L’ancien président équatorien Rafael Correa s’adresse aux médias au siège de son parti Alianza Pais à Guayaquil, Equateur, le 25 novembre 2017. (image d’illustration)

Dans une lettre signée entre autres par Noam Chomsky et Yanis Varoufakis, l’Internationale progressiste alerte la Haut-commissaire aux droits de l’Homme de l’ONU sur la situation en Equateur où le parti de Rafael Correa est empêché de se présenter.

«Nous assistons à l’effondrement des institutions démocratiques en Equateur» : dans un courrier adressé à la Haut-commissaire des Nations unies aux droits de l’Homme, l’Internationale progressiste (IP), un groupe international de mouvements politiques de gauche, a exprimé son inquiétude face à la suspension le 19 juillet du parti équatorien Mouvement pour l’engagement social (Fuerza compromiso social), lié à l’ancien président Rafael Correa, pour les élections de 2021 dans ce pays.

Les signataires, parmi lesquels on retrouve l’intellectuel Noam Chomsky, l’une des avocates de Julian Assange, Renata Avila ou encore l’ancien ministre grec des finances Yanis Varoufakis, appellent à «des élections libres et régulières en Equateur». L’IP exhorte les instances de l’Onu à activer des mécanismes indépendants d’observation «de la légitimité et de l’impartialité du processus électoral en Equateur» et des mesures de précaution urgentes, «pour les personnes dont les droits ont été bafoués».
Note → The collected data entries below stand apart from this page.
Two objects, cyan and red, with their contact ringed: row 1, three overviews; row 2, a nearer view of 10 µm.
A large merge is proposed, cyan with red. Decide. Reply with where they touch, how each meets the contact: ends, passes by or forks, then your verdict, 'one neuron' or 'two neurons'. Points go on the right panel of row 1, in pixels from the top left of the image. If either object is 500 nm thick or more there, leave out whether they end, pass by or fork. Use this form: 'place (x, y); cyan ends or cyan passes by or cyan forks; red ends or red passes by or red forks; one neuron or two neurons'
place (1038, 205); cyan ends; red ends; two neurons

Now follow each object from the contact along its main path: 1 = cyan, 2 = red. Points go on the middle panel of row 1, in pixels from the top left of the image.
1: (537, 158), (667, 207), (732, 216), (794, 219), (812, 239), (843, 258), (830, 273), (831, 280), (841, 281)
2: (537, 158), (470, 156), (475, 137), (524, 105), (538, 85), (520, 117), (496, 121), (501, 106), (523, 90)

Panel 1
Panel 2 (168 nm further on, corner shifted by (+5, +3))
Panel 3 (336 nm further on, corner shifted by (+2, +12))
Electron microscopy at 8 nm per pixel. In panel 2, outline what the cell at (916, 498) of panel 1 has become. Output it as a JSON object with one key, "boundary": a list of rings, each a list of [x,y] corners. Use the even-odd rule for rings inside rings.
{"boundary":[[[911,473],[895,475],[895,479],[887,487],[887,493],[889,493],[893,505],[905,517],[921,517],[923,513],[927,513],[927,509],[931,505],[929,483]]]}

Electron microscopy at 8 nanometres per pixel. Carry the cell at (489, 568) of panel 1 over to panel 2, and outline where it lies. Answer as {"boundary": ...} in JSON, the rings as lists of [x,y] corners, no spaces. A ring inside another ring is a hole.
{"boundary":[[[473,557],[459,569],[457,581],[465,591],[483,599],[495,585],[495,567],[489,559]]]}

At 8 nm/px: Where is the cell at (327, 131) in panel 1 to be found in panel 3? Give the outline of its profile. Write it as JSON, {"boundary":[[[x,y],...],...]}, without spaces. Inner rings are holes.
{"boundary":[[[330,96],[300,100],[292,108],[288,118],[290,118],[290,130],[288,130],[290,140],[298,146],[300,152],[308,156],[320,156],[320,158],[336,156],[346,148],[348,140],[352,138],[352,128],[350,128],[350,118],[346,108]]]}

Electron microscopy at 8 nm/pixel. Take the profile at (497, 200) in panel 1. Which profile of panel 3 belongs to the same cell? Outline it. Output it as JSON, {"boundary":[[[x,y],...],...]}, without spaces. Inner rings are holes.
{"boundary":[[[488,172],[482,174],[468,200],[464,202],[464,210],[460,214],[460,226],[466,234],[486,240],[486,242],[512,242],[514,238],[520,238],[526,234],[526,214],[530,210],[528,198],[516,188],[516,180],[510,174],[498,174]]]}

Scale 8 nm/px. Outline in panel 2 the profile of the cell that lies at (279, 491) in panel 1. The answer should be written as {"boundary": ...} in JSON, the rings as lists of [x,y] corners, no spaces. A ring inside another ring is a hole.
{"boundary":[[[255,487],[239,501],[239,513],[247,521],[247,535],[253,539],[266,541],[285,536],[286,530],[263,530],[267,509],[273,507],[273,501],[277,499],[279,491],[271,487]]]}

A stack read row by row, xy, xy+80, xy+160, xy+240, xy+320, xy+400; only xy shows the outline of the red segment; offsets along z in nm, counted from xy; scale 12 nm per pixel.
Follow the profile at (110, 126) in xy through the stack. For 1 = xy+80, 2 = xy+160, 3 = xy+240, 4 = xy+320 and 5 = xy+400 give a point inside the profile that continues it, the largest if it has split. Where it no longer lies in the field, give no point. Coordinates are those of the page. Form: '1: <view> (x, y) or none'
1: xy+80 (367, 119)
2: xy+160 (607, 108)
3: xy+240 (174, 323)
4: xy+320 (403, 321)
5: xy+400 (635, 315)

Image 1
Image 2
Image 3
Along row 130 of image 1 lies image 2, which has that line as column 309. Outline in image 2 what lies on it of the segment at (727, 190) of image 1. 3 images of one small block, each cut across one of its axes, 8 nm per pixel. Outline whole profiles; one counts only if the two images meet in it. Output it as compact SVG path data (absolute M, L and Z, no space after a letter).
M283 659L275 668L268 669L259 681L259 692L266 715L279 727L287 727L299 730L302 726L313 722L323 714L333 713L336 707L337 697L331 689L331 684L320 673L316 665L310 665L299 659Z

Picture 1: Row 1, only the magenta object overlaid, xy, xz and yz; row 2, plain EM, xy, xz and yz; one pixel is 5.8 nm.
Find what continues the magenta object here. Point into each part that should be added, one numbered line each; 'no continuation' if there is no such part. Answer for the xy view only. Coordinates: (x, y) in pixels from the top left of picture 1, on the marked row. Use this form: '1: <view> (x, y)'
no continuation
«Nous sommes alarmés par le refus des autorités électorales d’enregistrer Fuerza Compromiso Social, le parti politique associé à Rafael Correa […] aux prochaines élections présidentielles : une flagrante violation des normes constitutionnelles et institutionnelles qui devraient garantir l’exécution d’un processus démocratique libre et juste», peut-on encore lire dans la lettre datée 27 juillet et rédigée à Londres.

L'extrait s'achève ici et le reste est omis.